Under the revised DAC, Slovakia will be engaged to adopt respective laws and regulations to comply with the new wording of the DAC. The point directly affecting bank secrecy is that under respective laws implementing the revised DAC and CRS, Slovakia (and other participating states) will need to require the collection of a wider range of information from financial institutions. Subsequently, Slovak banks and other financial institutions should take steps to understand the key obligations resulting from the DAC and CRS as well as implement reporting and due diligence rules for financial account information.

Where at the EU level, the revised DAC may have an impact on the future of the EU Savings Directive, in the Slovak Republic there is another issue pending: the announcement of and disclosure of the ultimate beneficial owners of companies (not only for tax purposes).

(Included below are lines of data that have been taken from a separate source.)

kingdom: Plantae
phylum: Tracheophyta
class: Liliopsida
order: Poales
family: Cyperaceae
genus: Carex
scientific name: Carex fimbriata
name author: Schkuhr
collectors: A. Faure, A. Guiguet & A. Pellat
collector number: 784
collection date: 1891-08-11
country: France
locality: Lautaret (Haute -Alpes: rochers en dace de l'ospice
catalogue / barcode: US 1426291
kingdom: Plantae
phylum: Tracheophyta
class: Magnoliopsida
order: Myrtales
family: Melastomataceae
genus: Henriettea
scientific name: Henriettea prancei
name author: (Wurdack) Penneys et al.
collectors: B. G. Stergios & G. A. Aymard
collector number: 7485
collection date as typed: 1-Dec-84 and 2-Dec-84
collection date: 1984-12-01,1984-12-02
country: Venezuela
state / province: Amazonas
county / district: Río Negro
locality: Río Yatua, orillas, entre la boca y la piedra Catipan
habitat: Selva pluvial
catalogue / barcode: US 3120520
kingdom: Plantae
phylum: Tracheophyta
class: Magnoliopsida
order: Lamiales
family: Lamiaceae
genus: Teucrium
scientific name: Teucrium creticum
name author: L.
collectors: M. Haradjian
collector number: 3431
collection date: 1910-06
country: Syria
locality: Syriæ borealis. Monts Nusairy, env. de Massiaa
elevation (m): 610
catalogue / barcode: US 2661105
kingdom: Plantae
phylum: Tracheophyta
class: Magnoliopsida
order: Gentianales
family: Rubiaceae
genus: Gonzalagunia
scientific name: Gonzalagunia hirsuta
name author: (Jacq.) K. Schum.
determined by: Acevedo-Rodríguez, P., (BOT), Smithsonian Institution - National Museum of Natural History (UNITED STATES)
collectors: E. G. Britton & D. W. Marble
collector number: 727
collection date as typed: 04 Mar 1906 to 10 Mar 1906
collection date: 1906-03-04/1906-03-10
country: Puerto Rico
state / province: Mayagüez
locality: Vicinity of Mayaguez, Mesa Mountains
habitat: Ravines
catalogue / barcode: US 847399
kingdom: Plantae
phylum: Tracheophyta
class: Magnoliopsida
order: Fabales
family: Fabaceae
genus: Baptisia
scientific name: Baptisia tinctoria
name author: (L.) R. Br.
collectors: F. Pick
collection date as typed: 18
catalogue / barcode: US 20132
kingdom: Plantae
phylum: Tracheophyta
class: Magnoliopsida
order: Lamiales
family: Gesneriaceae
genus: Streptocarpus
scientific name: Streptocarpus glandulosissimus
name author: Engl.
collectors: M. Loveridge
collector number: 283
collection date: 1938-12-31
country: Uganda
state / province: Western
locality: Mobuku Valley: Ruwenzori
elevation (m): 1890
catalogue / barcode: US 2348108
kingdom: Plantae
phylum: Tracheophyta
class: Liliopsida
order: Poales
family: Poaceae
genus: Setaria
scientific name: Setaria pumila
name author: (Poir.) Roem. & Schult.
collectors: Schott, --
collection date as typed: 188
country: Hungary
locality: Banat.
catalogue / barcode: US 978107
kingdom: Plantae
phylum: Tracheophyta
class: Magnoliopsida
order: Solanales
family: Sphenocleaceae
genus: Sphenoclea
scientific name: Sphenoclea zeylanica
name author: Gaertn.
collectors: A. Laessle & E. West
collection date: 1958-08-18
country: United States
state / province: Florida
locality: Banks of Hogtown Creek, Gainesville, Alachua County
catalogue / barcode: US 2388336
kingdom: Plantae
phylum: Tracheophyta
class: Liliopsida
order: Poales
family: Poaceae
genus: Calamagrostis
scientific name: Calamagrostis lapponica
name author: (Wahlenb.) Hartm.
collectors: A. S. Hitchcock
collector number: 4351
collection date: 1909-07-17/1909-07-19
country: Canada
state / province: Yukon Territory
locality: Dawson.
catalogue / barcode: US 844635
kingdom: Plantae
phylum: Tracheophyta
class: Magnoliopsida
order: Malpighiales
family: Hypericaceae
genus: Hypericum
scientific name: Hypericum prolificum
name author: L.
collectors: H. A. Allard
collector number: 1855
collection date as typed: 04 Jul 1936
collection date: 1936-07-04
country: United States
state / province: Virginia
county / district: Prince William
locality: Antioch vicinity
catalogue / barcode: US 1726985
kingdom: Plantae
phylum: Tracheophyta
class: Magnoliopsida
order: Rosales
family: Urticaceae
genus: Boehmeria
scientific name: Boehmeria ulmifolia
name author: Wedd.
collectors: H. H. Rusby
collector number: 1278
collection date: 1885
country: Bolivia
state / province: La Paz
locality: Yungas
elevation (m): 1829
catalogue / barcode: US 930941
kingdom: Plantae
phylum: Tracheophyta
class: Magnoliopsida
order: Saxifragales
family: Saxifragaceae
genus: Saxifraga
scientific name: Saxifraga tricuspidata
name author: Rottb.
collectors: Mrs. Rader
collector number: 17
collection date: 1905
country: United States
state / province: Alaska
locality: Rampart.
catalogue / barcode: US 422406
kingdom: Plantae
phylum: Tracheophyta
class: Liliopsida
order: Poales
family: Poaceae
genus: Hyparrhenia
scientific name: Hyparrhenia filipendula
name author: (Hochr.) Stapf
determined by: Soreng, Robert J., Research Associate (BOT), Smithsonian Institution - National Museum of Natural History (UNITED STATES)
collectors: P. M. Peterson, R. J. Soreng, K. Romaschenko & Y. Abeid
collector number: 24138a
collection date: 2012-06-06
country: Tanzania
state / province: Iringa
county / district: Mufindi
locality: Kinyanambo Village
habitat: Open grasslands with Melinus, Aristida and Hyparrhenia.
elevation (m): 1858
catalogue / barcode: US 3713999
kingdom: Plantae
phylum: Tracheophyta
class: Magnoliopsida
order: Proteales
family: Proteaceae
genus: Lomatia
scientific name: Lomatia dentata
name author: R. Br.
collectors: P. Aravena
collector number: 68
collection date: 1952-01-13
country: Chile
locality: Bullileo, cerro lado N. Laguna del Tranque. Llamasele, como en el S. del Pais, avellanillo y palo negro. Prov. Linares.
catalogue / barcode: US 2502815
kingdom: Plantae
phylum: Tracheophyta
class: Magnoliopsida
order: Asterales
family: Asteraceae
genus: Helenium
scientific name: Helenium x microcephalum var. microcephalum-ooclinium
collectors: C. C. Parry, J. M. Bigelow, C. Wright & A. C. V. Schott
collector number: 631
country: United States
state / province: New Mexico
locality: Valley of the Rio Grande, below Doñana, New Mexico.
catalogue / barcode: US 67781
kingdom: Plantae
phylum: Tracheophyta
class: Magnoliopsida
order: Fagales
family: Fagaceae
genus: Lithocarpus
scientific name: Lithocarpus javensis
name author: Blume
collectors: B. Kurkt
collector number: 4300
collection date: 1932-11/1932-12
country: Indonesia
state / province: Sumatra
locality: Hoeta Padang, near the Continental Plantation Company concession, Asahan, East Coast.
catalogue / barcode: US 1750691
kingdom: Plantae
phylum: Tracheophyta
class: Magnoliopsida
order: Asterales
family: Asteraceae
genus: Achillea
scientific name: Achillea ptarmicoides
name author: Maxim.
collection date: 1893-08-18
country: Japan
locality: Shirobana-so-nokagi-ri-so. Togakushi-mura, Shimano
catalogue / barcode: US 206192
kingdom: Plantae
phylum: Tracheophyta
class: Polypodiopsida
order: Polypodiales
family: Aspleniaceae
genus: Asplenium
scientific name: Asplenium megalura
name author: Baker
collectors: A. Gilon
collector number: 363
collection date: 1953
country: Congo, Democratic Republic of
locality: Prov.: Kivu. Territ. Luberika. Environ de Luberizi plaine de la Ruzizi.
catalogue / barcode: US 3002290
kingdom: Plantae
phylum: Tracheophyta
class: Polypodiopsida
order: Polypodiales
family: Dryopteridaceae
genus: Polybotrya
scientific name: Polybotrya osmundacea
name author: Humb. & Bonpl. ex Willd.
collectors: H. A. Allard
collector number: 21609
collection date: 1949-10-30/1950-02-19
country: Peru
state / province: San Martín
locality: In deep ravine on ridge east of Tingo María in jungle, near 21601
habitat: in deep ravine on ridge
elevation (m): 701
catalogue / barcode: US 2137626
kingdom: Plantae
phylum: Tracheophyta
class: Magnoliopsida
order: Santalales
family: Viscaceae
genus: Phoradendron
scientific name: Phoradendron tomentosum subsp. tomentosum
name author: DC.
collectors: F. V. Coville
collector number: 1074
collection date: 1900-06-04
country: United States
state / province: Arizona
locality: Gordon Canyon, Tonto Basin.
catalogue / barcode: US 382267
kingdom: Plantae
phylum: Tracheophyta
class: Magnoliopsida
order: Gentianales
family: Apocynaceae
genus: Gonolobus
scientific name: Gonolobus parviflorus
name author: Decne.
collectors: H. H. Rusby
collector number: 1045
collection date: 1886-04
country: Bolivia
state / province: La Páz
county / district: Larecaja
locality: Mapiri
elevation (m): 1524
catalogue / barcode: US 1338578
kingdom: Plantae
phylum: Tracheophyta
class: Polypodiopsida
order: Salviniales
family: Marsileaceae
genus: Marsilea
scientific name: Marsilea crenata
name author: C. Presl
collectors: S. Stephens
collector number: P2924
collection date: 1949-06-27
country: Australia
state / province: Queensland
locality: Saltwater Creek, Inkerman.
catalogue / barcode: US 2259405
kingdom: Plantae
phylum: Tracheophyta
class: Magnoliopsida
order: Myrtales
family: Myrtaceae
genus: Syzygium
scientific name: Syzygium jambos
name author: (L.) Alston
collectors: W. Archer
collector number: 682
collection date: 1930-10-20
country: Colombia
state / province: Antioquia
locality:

The government has declared its aim that offshore companies whose owner is unclear may not participate in public tenders. In this respect, the law amending the Public Procurement Act was adopted, which prohibits the participation in public procurement to companies: (i) which have a registered seat in the state, the laws of which do not allow to evidence which individuals held at least 10% direct or indirect share in such company (qualified share); (ii) in which the individuals having qualified shares have residence in a state, under the laws of which the evidence on such a qualified share is not possible; (iii) in which the qualified share is held by public officials.

Before amending the Public Procurement Act, there were also efforts to require the disclosure of beneficial owners of health insurance companies. However, at this stage there is no further development on this issue.